Document understanding data
★ ★ ★
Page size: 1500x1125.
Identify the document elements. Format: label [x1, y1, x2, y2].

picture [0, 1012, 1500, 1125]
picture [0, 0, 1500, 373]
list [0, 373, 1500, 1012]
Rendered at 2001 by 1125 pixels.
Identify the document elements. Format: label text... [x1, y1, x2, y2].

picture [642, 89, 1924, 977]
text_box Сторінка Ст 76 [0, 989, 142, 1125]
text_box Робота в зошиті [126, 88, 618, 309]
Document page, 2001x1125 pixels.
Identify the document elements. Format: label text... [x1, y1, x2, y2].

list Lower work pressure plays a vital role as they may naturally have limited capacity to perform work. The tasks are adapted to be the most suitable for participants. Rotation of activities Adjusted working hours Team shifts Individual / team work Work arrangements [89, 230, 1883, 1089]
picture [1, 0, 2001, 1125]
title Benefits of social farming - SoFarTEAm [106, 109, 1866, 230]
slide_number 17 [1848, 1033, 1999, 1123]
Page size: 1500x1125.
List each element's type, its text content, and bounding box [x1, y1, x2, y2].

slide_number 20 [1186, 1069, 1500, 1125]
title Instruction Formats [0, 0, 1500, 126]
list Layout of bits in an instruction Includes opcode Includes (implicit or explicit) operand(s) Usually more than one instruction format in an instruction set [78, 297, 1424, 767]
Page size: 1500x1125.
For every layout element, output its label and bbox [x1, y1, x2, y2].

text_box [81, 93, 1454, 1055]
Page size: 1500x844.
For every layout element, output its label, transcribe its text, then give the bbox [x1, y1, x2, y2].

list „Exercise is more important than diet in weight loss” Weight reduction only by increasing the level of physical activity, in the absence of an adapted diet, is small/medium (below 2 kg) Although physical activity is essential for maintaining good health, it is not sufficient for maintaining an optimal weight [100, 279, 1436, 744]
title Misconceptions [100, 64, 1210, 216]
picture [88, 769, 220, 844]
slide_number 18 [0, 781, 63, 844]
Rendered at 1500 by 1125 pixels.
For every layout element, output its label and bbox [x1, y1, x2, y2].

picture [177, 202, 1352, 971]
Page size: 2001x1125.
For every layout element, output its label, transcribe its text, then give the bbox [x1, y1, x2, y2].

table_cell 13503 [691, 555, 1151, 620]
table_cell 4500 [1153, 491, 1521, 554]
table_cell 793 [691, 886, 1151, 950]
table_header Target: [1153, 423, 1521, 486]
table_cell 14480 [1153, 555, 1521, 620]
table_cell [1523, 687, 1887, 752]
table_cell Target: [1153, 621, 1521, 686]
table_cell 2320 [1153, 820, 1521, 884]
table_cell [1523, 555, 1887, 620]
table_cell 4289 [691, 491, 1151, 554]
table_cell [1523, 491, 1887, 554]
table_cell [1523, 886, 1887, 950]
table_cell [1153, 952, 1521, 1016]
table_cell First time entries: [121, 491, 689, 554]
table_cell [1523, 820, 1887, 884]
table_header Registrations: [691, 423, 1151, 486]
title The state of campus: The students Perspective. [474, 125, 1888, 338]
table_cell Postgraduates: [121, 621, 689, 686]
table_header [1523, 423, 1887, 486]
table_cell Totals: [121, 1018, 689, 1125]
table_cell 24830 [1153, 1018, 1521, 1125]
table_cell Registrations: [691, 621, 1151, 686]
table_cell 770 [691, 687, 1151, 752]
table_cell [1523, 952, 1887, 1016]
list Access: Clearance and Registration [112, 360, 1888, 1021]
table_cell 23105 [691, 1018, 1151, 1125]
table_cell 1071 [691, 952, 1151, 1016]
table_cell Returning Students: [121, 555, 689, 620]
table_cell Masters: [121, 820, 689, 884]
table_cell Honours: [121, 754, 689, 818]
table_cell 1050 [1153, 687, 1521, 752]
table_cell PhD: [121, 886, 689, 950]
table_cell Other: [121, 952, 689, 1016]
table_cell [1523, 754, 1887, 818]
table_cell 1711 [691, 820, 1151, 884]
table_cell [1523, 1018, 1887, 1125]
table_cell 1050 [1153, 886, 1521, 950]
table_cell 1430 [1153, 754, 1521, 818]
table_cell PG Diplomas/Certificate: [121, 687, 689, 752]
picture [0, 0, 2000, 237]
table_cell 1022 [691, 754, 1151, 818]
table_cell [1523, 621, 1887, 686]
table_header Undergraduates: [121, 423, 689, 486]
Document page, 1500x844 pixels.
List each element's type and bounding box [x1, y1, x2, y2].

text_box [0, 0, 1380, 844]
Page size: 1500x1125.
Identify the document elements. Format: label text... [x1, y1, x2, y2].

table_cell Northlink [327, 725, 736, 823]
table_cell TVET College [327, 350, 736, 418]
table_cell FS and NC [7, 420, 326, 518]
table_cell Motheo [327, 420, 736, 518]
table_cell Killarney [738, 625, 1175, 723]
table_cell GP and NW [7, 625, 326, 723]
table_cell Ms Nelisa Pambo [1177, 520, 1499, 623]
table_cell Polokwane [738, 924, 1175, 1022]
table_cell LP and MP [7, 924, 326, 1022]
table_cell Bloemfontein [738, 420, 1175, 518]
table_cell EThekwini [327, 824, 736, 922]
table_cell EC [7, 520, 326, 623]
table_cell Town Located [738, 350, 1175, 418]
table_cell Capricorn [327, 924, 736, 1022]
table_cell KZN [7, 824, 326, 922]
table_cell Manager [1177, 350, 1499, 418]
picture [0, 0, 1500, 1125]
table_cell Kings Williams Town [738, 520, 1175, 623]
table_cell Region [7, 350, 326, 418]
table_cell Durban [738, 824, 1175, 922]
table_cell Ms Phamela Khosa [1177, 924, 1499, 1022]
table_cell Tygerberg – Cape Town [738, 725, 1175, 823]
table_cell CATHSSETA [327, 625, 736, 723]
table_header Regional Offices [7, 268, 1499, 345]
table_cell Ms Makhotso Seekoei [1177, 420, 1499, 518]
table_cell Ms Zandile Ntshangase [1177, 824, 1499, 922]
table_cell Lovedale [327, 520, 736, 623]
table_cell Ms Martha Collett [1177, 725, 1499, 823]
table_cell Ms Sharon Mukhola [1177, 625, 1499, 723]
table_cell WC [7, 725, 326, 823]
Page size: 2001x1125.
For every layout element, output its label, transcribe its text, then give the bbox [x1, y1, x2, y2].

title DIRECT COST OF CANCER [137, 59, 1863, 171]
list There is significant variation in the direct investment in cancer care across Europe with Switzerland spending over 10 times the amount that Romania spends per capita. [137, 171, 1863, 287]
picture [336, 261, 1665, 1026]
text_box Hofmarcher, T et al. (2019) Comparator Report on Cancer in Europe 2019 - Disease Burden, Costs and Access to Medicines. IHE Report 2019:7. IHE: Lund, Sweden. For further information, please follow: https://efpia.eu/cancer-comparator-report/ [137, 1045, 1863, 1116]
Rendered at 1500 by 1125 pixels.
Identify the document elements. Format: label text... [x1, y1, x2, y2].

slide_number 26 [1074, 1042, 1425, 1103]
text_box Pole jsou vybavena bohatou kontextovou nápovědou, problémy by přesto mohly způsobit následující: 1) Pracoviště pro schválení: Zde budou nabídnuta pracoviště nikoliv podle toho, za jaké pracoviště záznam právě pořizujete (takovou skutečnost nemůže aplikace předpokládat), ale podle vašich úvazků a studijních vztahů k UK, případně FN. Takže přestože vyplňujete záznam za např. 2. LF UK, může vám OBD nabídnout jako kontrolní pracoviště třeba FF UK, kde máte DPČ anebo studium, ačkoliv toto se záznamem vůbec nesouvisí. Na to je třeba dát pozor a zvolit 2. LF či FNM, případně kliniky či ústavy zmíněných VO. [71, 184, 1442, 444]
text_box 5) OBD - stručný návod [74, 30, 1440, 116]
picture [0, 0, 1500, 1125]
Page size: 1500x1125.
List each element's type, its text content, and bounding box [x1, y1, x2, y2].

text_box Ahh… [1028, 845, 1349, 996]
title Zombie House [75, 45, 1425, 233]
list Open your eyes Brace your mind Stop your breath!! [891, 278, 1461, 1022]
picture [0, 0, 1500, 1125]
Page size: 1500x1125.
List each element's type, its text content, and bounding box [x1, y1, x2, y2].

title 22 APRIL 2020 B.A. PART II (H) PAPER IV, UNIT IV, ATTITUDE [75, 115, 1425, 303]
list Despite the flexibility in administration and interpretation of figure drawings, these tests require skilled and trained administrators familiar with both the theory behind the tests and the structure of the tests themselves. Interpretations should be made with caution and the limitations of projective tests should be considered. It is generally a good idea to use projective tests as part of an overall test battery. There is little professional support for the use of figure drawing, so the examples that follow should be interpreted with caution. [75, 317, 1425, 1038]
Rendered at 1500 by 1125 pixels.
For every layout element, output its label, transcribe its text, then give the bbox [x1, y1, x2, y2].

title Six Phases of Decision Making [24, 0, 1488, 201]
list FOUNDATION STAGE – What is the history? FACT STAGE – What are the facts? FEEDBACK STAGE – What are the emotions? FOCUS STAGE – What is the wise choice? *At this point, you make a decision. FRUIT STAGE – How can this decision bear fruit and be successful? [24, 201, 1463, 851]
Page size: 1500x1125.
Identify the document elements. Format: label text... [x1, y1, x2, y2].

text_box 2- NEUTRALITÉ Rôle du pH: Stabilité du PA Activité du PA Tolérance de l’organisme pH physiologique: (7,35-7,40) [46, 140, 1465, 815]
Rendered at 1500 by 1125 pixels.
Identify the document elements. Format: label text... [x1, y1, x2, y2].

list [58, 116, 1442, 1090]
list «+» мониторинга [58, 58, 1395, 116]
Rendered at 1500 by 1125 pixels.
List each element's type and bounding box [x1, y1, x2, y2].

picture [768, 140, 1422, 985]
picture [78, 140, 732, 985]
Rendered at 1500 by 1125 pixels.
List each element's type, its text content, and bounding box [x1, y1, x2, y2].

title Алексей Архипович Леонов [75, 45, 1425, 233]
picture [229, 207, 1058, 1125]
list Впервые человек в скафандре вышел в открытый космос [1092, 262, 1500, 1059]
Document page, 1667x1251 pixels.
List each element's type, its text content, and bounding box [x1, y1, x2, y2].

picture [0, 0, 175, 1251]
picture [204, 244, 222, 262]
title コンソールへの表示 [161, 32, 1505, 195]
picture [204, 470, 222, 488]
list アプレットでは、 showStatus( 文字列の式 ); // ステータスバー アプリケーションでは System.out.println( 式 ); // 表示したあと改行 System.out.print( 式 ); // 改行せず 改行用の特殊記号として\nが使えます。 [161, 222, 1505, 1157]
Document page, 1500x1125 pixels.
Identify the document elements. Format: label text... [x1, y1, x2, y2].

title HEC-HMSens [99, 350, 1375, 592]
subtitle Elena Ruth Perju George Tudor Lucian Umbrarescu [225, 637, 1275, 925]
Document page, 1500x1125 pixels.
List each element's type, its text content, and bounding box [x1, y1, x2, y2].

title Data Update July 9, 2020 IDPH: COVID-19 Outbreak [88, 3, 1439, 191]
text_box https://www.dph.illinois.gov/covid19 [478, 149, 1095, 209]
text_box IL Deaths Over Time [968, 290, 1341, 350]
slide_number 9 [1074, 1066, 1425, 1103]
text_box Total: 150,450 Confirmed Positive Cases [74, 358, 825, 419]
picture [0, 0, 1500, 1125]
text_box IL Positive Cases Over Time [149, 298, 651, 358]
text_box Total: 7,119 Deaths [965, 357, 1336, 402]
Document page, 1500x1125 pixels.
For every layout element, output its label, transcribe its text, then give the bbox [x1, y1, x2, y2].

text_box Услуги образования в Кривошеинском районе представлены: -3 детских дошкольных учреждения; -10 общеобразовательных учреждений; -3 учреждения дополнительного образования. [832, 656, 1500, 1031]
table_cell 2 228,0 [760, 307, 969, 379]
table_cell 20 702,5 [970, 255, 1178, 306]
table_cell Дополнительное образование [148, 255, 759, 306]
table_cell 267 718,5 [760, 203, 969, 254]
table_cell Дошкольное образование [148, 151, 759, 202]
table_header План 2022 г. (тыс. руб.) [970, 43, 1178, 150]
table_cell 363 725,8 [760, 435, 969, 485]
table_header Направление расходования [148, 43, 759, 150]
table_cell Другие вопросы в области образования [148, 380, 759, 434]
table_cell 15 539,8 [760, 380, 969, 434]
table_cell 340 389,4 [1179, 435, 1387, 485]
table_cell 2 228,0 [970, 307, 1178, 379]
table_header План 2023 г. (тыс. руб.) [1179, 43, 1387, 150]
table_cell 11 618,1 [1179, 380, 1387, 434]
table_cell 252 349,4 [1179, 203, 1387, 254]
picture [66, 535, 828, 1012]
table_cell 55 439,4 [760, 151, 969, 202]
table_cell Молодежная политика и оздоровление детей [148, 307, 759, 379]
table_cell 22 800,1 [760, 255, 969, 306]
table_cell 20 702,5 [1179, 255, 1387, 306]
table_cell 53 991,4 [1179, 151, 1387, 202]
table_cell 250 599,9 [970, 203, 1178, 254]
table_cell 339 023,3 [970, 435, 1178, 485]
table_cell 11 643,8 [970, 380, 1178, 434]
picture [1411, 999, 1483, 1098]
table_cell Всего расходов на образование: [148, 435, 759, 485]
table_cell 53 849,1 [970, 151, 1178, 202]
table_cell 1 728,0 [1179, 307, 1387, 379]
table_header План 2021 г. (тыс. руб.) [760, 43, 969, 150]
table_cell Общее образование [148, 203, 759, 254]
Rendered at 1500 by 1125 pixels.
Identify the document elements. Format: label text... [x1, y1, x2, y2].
★ ★ ★
→ To do
Set down the lines of the records exactly, from the first one through the line containing "Document page, 2001x1125 pixels.", and add nothing else.

→ Exercise answer
Page size: 1500x1125.
Identify the document elements. Format: label [x1, y1, x2, y2].

picture [0, 1012, 1500, 1125]
picture [0, 0, 1500, 373]
list [0, 373, 1500, 1012]
Rendered at 2001 by 1125 pixels.
Identify the document elements. Format: label text... [x1, y1, x2, y2].

picture [642, 89, 1924, 977]
text_box Сторінка Ст 76 [0, 989, 142, 1125]
text_box Робота в зошиті [126, 88, 618, 309]
Document page, 2001x1125 pixels.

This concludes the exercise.